The row of lights on the modem started to dance.
“That looks promising,” Sam said.
“See if you can get on.”
She had a laptop on a table in an L off the living room. She sat down, tapped away. “Hang on. Okay, yeah, it’s connected. Oh, that’s great. Thanks for that.”
I stood, positioning myself on the opposite side of the table. “No problem.”
“I Googled you,” she said, glancing down at the computer. She laughed. “That almost sounds dirty, doesn’t it?”
But her smile faded when I said, “Why’d you do that?”
“Don’t be mad. I mean, mostly what I found were lots of stories with your byline on them, that you wrote for the Standard.”
I guessed they hadn’t shut down the Web site yet.
“But there were also stories about you,” she said.
“Yeah,” I said.
“I do that with people I meet all the time. Google them, I mean. I just, you know, was just curious.” Her face became more serious. “I had no idea what I’d find. I’m really sorry.”
I said nothing.
“Your wife, Jan?”
I nodded.
“That was terrible. Really tragic. It wasn’t like I was expecting to find anything like that. Mostly I was just checking to see that you weren’t a serial killer or anything.”
“I’m not,” I said.
“Yeah, well, if you are, the Internet doesn’t know about it. It has to have been hard these past few years.”
I shrugged. “You deal with what life hands you, I guess. There’s not really much else you can do.”
“I get that. I mean, really, I do. We’ve all got a history, don’t we?”
“I guess we do,” I said. “And we have to live with it.”
She forced a grin. “Whether we like it or
not.”
“Ain’t that the truth,” I said.
I felt like we were spinning our wheels. We stared at each other, neither of us moving, neither of us heading toward the door.
Sam touched her fingers to the hollow at the base of her neck, rubbed lightly. The top of her chest swelled with each breath. “How long has it been?”
I waited several seconds before answering, wanting to be sure I understood what she was asking.
“A while,” I said. “In Boston. Couple of times. Didn’t mean anything. I’ve been . . . reluctant. I’m just worried about Ethan. I’ve been trying to limit my complications.”
Sam nodded. “Same.” A pause. “I wouldn’t want to add to those. But . . . it wouldn’t have to mean anything.”
I came around the table as she pushed her chair back and stood. It just happened. My mouth was on hers. We were two people who’d walked in from the desert and hadn’t had water in weeks.
She twisted in my arms, presented her back to me, and pressed herself up against me. Hard. I slipped my arms under hers and took a breast in each hand. Found her nipples beneath blouse and bra.
Sam tipped forward, put her palms flat on the table.
“Here,” she breathed. “Right here.”
And for a while, I let my own needs come before Marla’s or Randy’s or anyone else’s.

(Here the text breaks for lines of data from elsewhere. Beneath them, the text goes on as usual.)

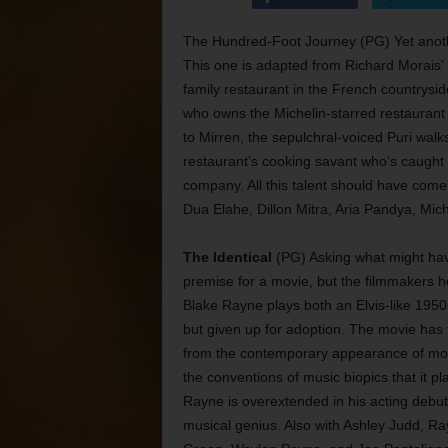
The Hundred-Foot Journey (PG) Yet anothe
This one is adapted from Richard Morais’
family restaurant in the French countryside
who owns the Michelin-starred restaurant 
to Mirren, the sepulchral-voiced Puri wal
restaurant’s cooking savant who’s caught i
company. All this talent should have come
Dua Elahe, Dillon Mitra, Aria Pandya, Mi
The Identical
(PG) Asking what might have 
premise for a movie, but the filmmakers he
Blake Rayne plays both an Elvis-like 195
but given up for adoption. The movie has te
from the contemporary appearance of most 
the conventions of music biopics that it pl
Rayne is overextended in his acting debut,
musical genius. Also with Ashley Judd, Ra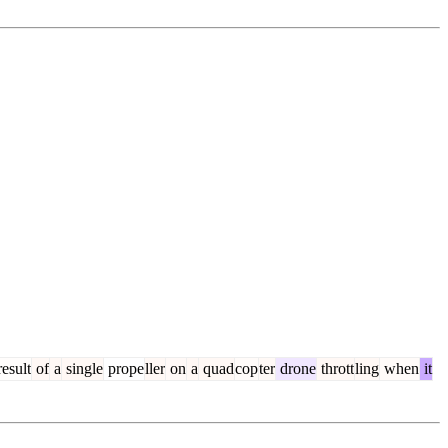
esult
of
a
single
prope
ller
on
a
quad
cop
ter
drone
thrott
ling
when
it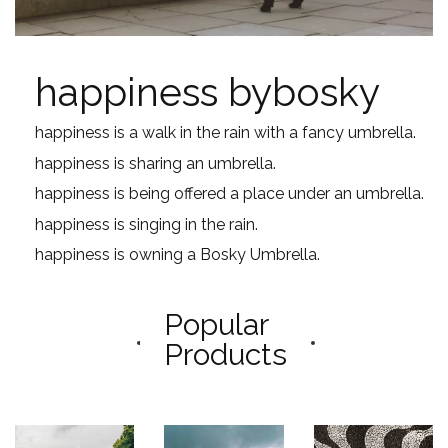
happiness bybosky
happiness is a walk in the rain with a fancy umbrella.
happiness is sharing an umbrella.
happiness is being offered a place under an umbrella.
happiness is singing in the rain.
happiness is owning a Bosky Umbrella.
Popular
Products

Maybe even Sam’s.
• • •
When I left an hour later, I happened to notice a blue pickup truck parked up the street, windows too tinted to tell whether anyone was inside, but didn’t give it another thought.
FORTY-EIGHT
“WHAT the hell!” Marshall shouted in the cocoon of his black van, looking at the note that Bill Gaynor had left for him in the bag. “You prick!”

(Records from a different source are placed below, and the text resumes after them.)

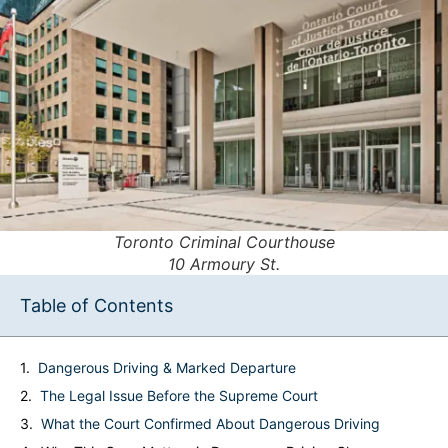
Toronto Criminal Courthouse
10 Armoury St.
Table of Contents
Dangerous Driving & Marked Departure
The Legal Issue Before the Supreme Court
What the Court Confirmed About Dangerous Driving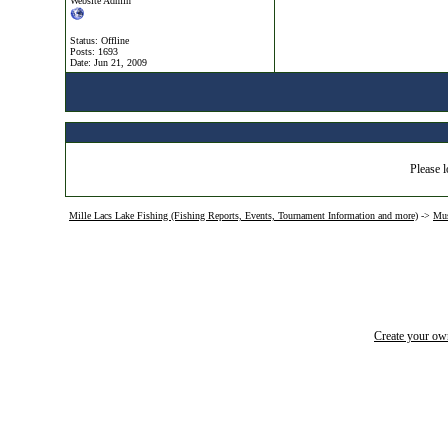
Website Admin
Status: Offline
Posts: 1693
Date:
Jun 21, 2009
Please l
Mille Lacs Lake Fishing (Fishing Reports, Events, Tournament Information and more)
->
Mus
Create your o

So Gaynor just decided he’d change the location of the drop, did he? Who the hell did he think he was? Did he think he was running this operation?
“Son of a bitch,” Marshall said to himself.
Was the guy setting him up? Leading him into some kind of trap? Hard to know, when Marshall hadn’t called him yet to find out where he wanted to hand over the money. But it was fishy, no doubt about it.